4. Observando que a Decisão ressaltou o papel dos parlamentos nacionais com esse propósito e enfatizando que, de acordo com aquela Decisão, os Estados participantes da OSCE comprometeram-se a "adotar as medidas necessárias, incluindo através de adoção e implementação de legislação, para criminalizar o tráfico de seres humanos, incluindo penas apropriadas, com o propósito de assegurar a reação eficaz de execução da lei e de processos.
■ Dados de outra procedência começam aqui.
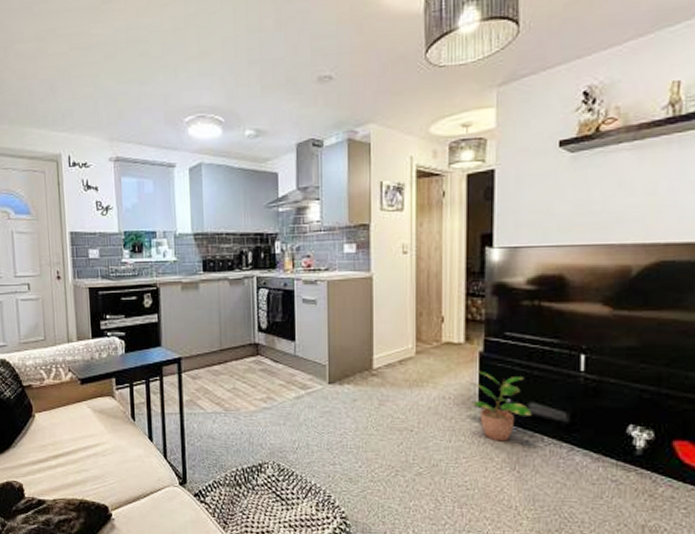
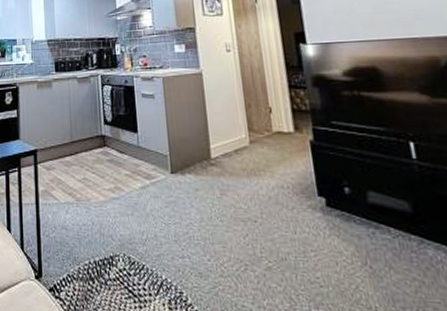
potted plant: present [470,370,533,442] -> none [306,159,374,234]

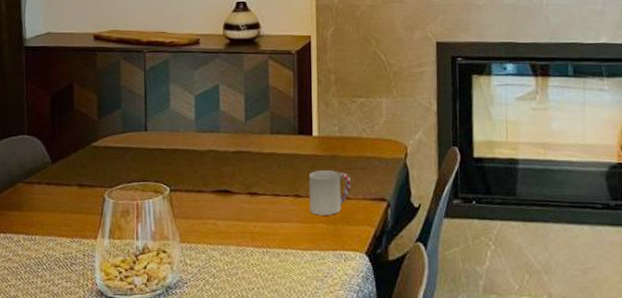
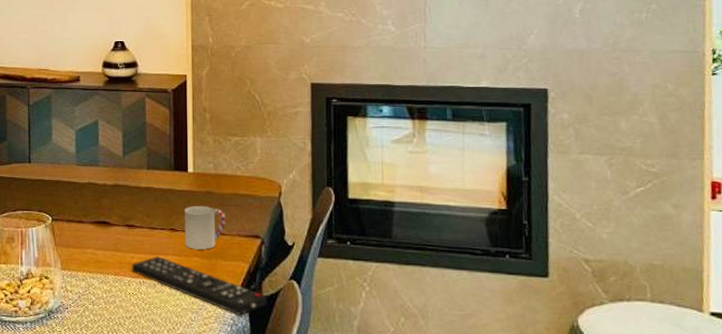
remote control: none [254,224,394,281] -> present [131,256,268,315]

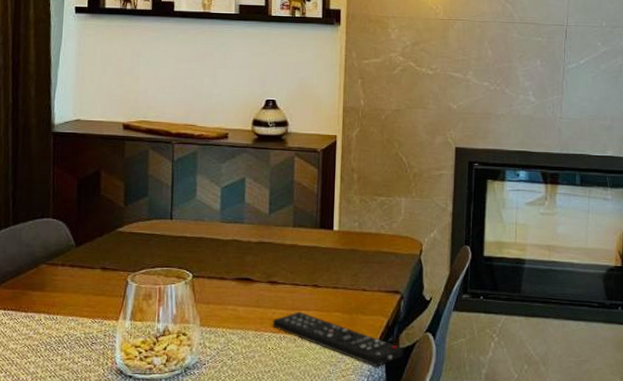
cup: present [184,205,226,250] -> none [326,262,369,305]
Essa legislação deverá considerar abordagem de direitos humanos ao problema do tráfico e incluir uma disposição de proteção dos direitos humanos das vítimas, assegurando que as vítimas do tráfico não sejam processadas unicamente por haverem sido traficadas";

5. Aprovando a adoção, em dezembro de 2000, pela Assembléia Geral das Nações Unidas, de dois protocolos adicionais à Convenção sobre o Crime Organizado Internacional referentes à prevenção, supressão e punição do tráfico de pessoas e contrabando de migrantes, apela aos Estados participantes para que ratifiquem esses textos e o Protocolo Opcional da Convenção sobre os Direitos da Criança com relação à venda de crianças, prostituição infantil e pornografia infantil;

6. Deplorando o fato de que, apesar da crescente atenção internacional ao flagelo do tráfico de seres humanos, milhões de pessoas em todo o mundo continuam anualmente a ser vítimas do tráfico, exploração sexual comercial e outras formas de escravidão ou condições similares à escravidão, em violação dos seus direitos humanos fundamentais;

7. Observando que a região da OSCE inclui países de origem, trânsito e destino para operações de tráfico e que todos os anos vários milhares de crianças, homens e mulheres são traficados para exploração em países da OSCE;

8. Ressaltando o papel dos parlamentos nacionais na adoção da legislação necessária para combater o tráfico de seres humanos e aprovando os Artigos 106 e 107 da Declaração de Bucareste da Assembléia Parlamentar com relação ao tráfico de seres humanos;

9. Em apoio aos esforços da Força Tarefa do Pacto de Estabilidade sobre o Tráfico de Seres Humanos e apelando aos Estados participantes que desempenhem papel ativo a esse respeito;

A Assembléia Parlamentar da OSCE

10. Profundamente preocupada pelo fato de que, apesar dos repetidos compromissos para assegurar proibições legais adequadas contra o tráfico de seres humanos, as leis existentes em vários países participantes da OSCE permanecem inadequadas para deter o tráfico, levar os traficantes à justiça e proteger suas vítimas;

11. Ressalta uma vez mais que os parlamentos e os governos dos Estados participantes da OSCE necessitam rever suas leis domésticas para assegurar que o tráfico de seres humanos seja considerado contravenção criminal e que possam ser impostas penas que reflitam a natureza dolorosa da contravenção, protegendo ao mesmo tempo os direitos das vítimas de tráfico;

12. Apela aos governos dos Estados participantes para que estabeleçam estruturas de coordenação e processo nacionais compostas, quando apropriado, de representantes das autoridades públicas envolvidas, parlamentos, organizações não governamentais e associações;

13. Convida os governos a envolver-se mais no treinamento de membros das autoridades, especializando-se no combate ao tráfico de seres humanos;

14. Compromete-se, em conjunto com os Estados participantes, a incentivar as associações e organizações não governamentais a aumentar a consciência pública das causas e conseqüências do tráfico de seres humanos, através de campanhas de informação nos meios de comunicação e iniciativas sócio-econômicas, a fim de prevenir e combater o tráfico de seres humanos;

15. Incentiva o estabelecimento e fortalecimento de cooperação entre os Estados participantes, a fim de harmonizar seus procedimentos referentes a: processo dos responsáveis pelo tráfico de seres humanos; assistência legal, médica e psicológica às vítimas do tráfico de seres humanos; informação e aumento da consciência pública sobre as causas e conseqüências do tráfico de seres humanos;

16. Aprova o comprometimento ativo de associações ou organizações não governamentais e outras no combate ao tráfico de seres humanos e compromete-se a cooperar com elas.